*Your goal:* Exact reproduction required: the lines below from the line with "right elbow: (85, 493, -25)" to the line with "right shoulder: (103, 462, -9)", both ends included, and no others.

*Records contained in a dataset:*
*** Begin section ***

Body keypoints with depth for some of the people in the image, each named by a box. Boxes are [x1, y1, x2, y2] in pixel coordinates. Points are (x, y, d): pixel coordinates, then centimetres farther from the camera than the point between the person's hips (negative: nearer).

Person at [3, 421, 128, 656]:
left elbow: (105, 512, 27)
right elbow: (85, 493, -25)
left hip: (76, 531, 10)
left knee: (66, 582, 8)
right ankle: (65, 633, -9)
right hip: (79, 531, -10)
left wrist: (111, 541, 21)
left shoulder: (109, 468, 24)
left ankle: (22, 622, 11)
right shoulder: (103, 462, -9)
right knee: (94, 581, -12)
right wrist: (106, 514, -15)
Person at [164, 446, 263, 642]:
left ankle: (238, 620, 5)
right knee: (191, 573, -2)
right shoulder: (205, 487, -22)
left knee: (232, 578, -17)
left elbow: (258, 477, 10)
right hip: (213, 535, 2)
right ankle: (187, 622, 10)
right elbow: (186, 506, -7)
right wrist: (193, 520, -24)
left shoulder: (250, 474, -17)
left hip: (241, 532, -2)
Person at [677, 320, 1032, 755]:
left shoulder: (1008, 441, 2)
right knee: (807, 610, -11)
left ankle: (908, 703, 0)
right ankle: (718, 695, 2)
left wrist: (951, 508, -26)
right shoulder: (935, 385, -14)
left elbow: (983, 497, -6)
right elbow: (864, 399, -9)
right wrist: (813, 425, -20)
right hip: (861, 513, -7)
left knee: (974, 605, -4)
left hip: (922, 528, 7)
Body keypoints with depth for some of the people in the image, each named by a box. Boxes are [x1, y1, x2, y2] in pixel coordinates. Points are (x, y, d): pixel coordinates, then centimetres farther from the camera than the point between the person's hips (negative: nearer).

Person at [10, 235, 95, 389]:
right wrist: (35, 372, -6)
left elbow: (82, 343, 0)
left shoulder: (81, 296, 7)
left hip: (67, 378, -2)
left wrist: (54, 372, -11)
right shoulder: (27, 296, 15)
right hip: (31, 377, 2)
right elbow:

*** End section ***

*Exercise response:*
right elbow: (85, 493, -25)
left hip: (76, 531, 10)
left knee: (66, 582, 8)
right ankle: (65, 633, -9)
right hip: (79, 531, -10)
left wrist: (111, 541, 21)
left shoulder: (109, 468, 24)
left ankle: (22, 622, 11)
right shoulder: (103, 462, -9)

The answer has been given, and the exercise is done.